# Berlusconi: "Non dobbiamo sfigurare, io ci metto i soldi. CR7? Nessuna possibilità"



## Toby rosso nero (14 Agosto 2022)

Silvio Berlusconi sul mercato del Monza dopo il debutto in Serie A inaugurato con una sconfitta:

"Ci serve tempo per oliare i meccanismi. Speriamo di non metterci troppo, dobbiamo finire qualche gradino sopra la zona retrocessione.
Abbiamo fatto 13 acquisti e io sono quello che ci mette i soldi.
Avevamo in mente un grande colpo di mercato, ma è sfumato. CR7 via dal Manchester e in cerca di una squadra? Non ci abbiamo pensato, questi giocatori non vengono da noi. Vi basti pensare che il Monza ha uno stadio di 16 mila persone, il Milan da 65 mila."


----------



## Toby rosso nero (14 Agosto 2022)

Il colpo sfumato è Wanda Nara?


----------



## LukeLike (14 Agosto 2022)

E ci ha ficcato dentro il Milan pure qua...


----------



## alexpozzi90 (14 Agosto 2022)

È già in clima da pre esonero dell'allenatore, bene così.


----------



## Roger84 (14 Agosto 2022)

Stroppa nn arriva alla sosta di Novembre...


----------



## gabri65 (14 Agosto 2022)

Toby rosso nero ha scritto:


> Silvio Berlusconi sul mercato del Monza dopo il debutto in Serie A inaugurato con una sconfitta:
> 
> "Ci serve tempo per oliare i meccanismi. Speriamo di non metterci troppo, dobbiamo finire qualche gradino sopra la zona retrocessione.
> Abbiamo fatto 13 acquisti e io sono quello che ci mette i soldi.
> Avevamo in mente un grande colpo di mercato, ma è sfumato. *CR7 via dal Manchester e in cerca di una squadra? Non ci abbiamo pensato, questi giocatori non vengono da noi*. Vi basti pensare che il Monza ha uno stadio di 16 mila persone, il Milan da 65 mila."


----------



## Igniorante (14 Agosto 2022)

Devi affondare tu, il Monza (che non ha colpe, poveracci) e il Fester che ti lecca l'ano


----------



## Now i'm here (14 Agosto 2022)

Toby rosso nero ha scritto:


> Silvio Berlusconi sul mercato del Monza dopo il debutto in Serie A inaugurato con una sconfitta:
> 
> "Ci serve tempo per oliare i meccanismi. Speriamo di non metterci troppo, dobbiamo finire qualche gradino sopra la zona retrocessione.
> Abbiamo fatto 13 acquisti e io sono quello che ci mette i soldi.
> Avevamo in mente un grande colpo di mercato, ma è sfumato. CR7 via dal Manchester e in cerca di una squadra? Non ci abbiamo pensato, questi giocatori non vengono da noi. *Vi basti pensare che il Monza ha uno stadio di 16 mila persone, il Milan da 65 mila*."

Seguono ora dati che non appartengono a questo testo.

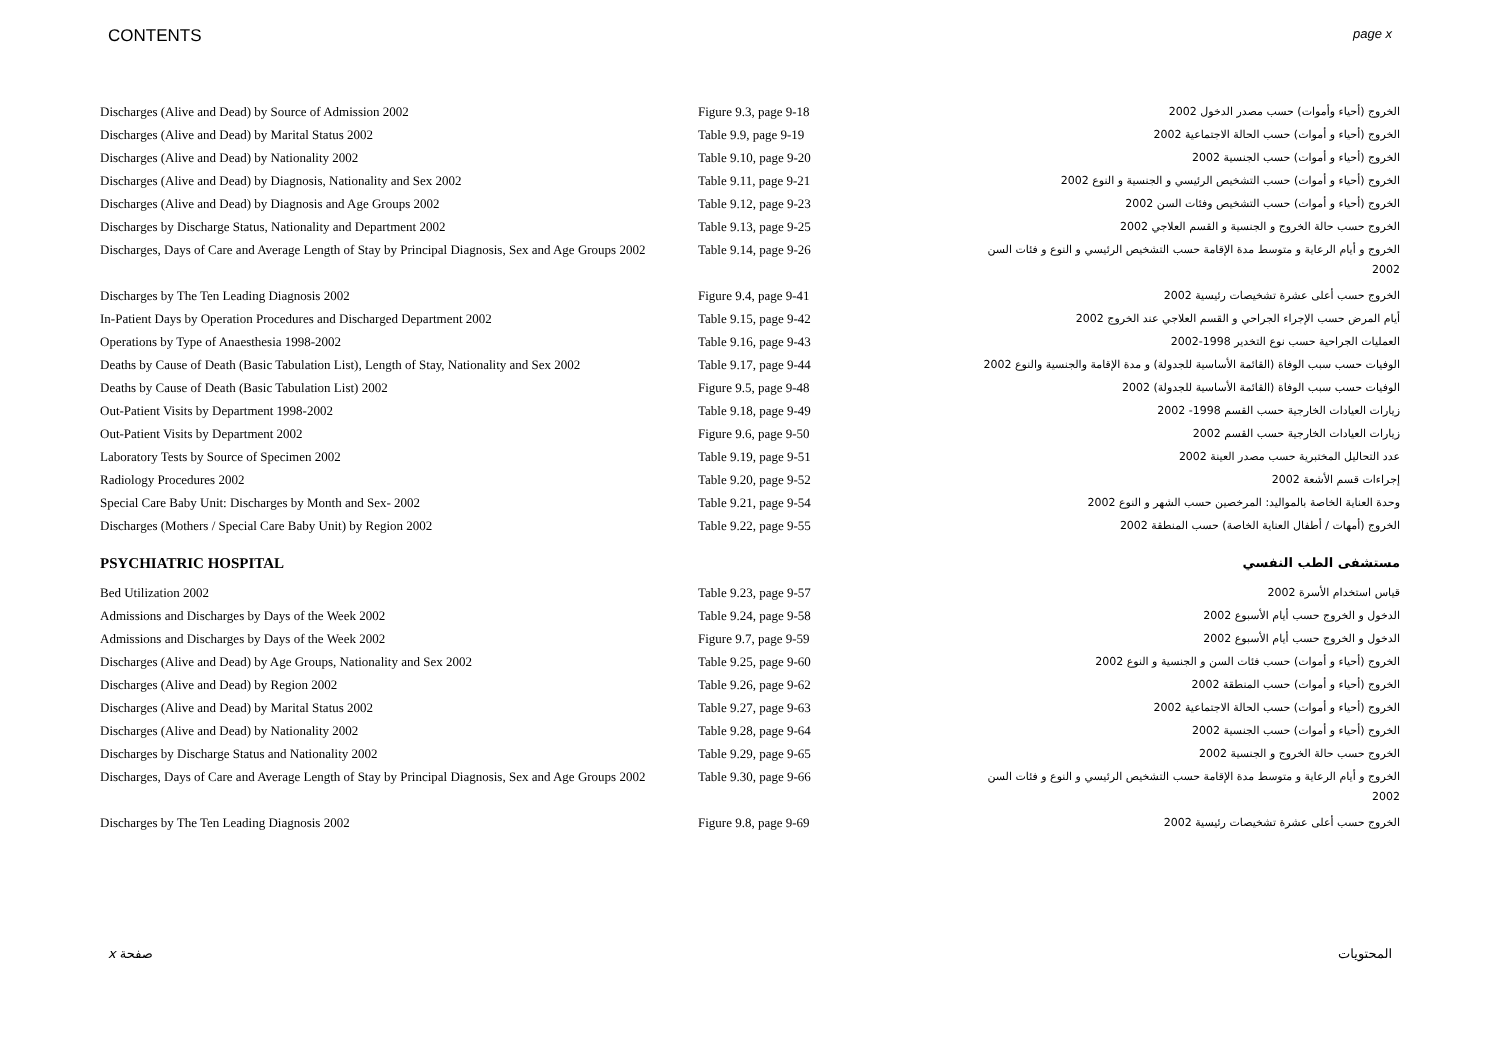CONTENTS page x
| Discharges (Alive and Dead) by Source of Admission 2002 | Figure 9.3, page 9-18 | الخروج (أحياء وأموات) حسب مصدر الدخول 2002 |
| Discharges (Alive and Dead) by Marital Status 2002 | Table 9.9, page 9-19 | الخروج (أحياء و أموات) حسب الحالة الاجتماعية 2002 |
| Discharges (Alive and Dead) by Nationality 2002 | Table 9.10, page 9-20 | الخروج (أحياء و أموات) حسب الجنسية 2002 |
| Discharges (Alive and Dead) by Diagnosis, Nationality and Sex 2002 | Table 9.11, page 9-21 | الخروج (أحياء و أموات) حسب التشخيص الرئيسي و الجنسية و النوع 2002 |
| Discharges (Alive and Dead) by Diagnosis and Age Groups 2002 | Table 9.12, page 9-23 | الخروج (أحياء و أموات) حسب التشخيص وفئات السن 2002 |
| Discharges by Discharge Status, Nationality and Department 2002 | Table 9.13, page 9-25 | الخروج حسب حالة الخروج و الجنسية و القسم العلاجي 2002 |
| Discharges, Days of Care and Average Length of Stay by Principal Diagnosis, Sex and Age Groups 2002 | Table 9.14, page 9-26 | الخروج و أيام الرعاية و متوسط مدة الإقامة حسب التشخيص الرئيسي و النوع و فئات السن 2002 |
| Discharges by The Ten Leading Diagnosis 2002 | Figure 9.4, page 9-41 | الخروج حسب أعلى عشرة تشخيصات رئيسية 2002 |
| In-Patient Days by Operation Procedures and Discharged Department 2002 | Table 9.15, page 9-42 | أيام المرض حسب الإجراء الجراحي و القسم العلاجي عند الخروج 2002 |
| Operations by Type of Anaesthesia 1998-2002 | Table 9.16, page 9-43 | العمليات الجراحية حسب نوع التخدير 1998-2002 |
| Deaths by Cause of Death (Basic Tabulation List), Length of Stay, Nationality and Sex 2002 | Table 9.17, page 9-44 | الوفيات حسب سبب الوفاة (القائمة الأساسية للجدولة) و مدة الإقامة والجنسية والنوع 2002 |
| Deaths by Cause of Death (Basic Tabulation List) 2002 | Figure 9.5, page 9-48 | الوفيات حسب سبب الوفاة (القائمة الأساسية للجدولة) 2002 |
| Out-Patient Visits by Department 1998-2002 | Table 9.18, page 9-49 | زيارات العيادات الخارجية حسب القسم 1998- 2002 |
| Out-Patient Visits by Department 2002 | Figure 9.6, page 9-50 | زيارات العيادات الخارجية حسب القسم 2002 |
| Laboratory Tests by Source of Specimen 2002 | Table 9.19, page 9-51 | عدد التحاليل المختبرية حسب مصدر العينة 2002 |
| Radiology Procedures 2002 | Table 9.20, page 9-52 | إجراءات قسم الأشعة 2002 |
| Special Care Baby Unit: Discharges by Month and Sex- 2002 | Table 9.21, page 9-54 | وحدة العناية الخاصة بالمواليد: المرخصين حسب الشهر و النوع 2002 |
| Discharges (Mothers / Special Care Baby Unit) by Region 2002 | Table 9.22, page 9-55 | الخروج (أمهات / أطفال العناية الخاصة) حسب المنطقة 2002 |
| PSYCHIATRIC HOSPITAL | | مستشفى الطب النفسي |
| Bed Utilization 2002 | Table 9.23, page 9-57 | قياس استخدام الأسرة 2002 |
| Admissions and Discharges by Days of the Week 2002 | Table 9.24, page 9-58 | الدخول و الخروج حسب أيام الأسبوع 2002 |
| Admissions and Discharges by Days of the Week 2002 | Figure 9.7, page 9-59 | الدخول و الخروج حسب أيام الأسبوع 2002 |
| Discharges (Alive and Dead) by Age Groups, Nationality and Sex 2002 | Table 9.25, page 9-60 | الخروج (أحياء و أموات) حسب فئات السن و الجنسية و النوع 2002 |
| Discharges (Alive and Dead) by Region 2002 | Table 9.26, page 9-62 | الخروج (أحياء و أموات) حسب المنطقة 2002 |
| Discharges (Alive and Dead) by Marital Status 2002 | Table 9.27, page 9-63 | الخروج (أحياء و أموات) حسب الحالة الاجتماعية 2002 |
| Discharges (Alive and Dead) by Nationality 2002 | Table 9.28, page 9-64 | الخروج (أحياء و أموات) حسب الجنسية 2002 |
| Discharges by Discharge Status and Nationality 2002 | Table 9.29, page 9-65 | الخروج حسب حالة الخروج و الجنسية 2002 |
| Discharges, Days of Care and Average Length of Stay by Principal Diagnosis, Sex and Age Groups 2002 | Table 9.30, page 9-66 | الخروج و أيام الرعاية و متوسط مدة الإقامة حسب التشخيص الرئيسي و النوع و فئات السن 2002 |
| Discharges by The Ten Leading Diagnosis 2002 | Figure 9.8, page 9-69 | الخروج حسب أعلى عشرة تشخيصات رئيسية 2002 |
x صفحة المحتويات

qualcuno gli dica che oggi erano in 70.000....ma poi che paragone è ? 

pensasse a salvarsi và.....hanno stravolto l'intera squadra che è salita in A, è ovvio che ci vorrà del tempo per trovare i meccanismi....la vedo male per stroppa.


----------



## TheKombo (14 Agosto 2022)

Quando rivedo lui e il pelato ripenso ai loro ultimi anni di gestione e sudo freddo....vigliacchi


----------



## bambagias (14 Agosto 2022)

Sto rincojonito non si ricorda nemmeno quanti ne fa San Siro.....


----------



## sampapot (14 Agosto 2022)

devono rimettersi...giusto per giocare alla morte contro i gobbi e gli sfinteristi


----------



## Swaitak (14 Agosto 2022)

Toby rosso nero ha scritto:


> Il colpo sfumato è Wanda Nara?


magari ci ha provato con Calenda


----------



## Hellscream (14 Agosto 2022)

Le devono perdere tutte.


----------



## diavoloINme (14 Agosto 2022)

Toby rosso nero ha scritto:


> Silvio Berlusconi sul mercato del Monza dopo il debutto in Serie A inaugurato con una sconfitta:
> 
> "Ci serve tempo per oliare i meccanismi. Speriamo di non metterci troppo, dobbiamo finire qualche gradino sopra la zona retrocessione.
> Abbiamo fatto 13 acquisti e io sono quello che ci mette i soldi.
> Avevamo in mente un grande colpo di mercato, ma è sfumato. CR7 via dal Manchester e in cerca di una squadra? Non ci abbiamo pensato, questi giocatori non vengono da noi. Vi basti pensare che il Monza ha uno stadio di 16 mila persone, il Milan da 65 mila."


Calcio minore. 
In coda a TG e giornali.


----------



## Milanforever26 (14 Agosto 2022)

bambagias ha scritto:


> Sto rincojonito non si ricorda nemmeno quanti ne fa San Siro.....


Per forza, ormai ci veniva 2 volte all'anno se andava bene.. E vive ad Arcore.. Poi si parla di proprietari fantasmi oggi xke gente che lavora dall'altra parte del mondo non è allo stadio..
Per fortuna almeno il suo ego smisurato ci ha portato a tanti trofei


----------



## mandraghe (14 Agosto 2022)

Tanto sappiamo che il loro obiettivo è fare due super partite. Contro chi è pleonastico dirlo.

D'altronde questo parla solo di Milan...


----------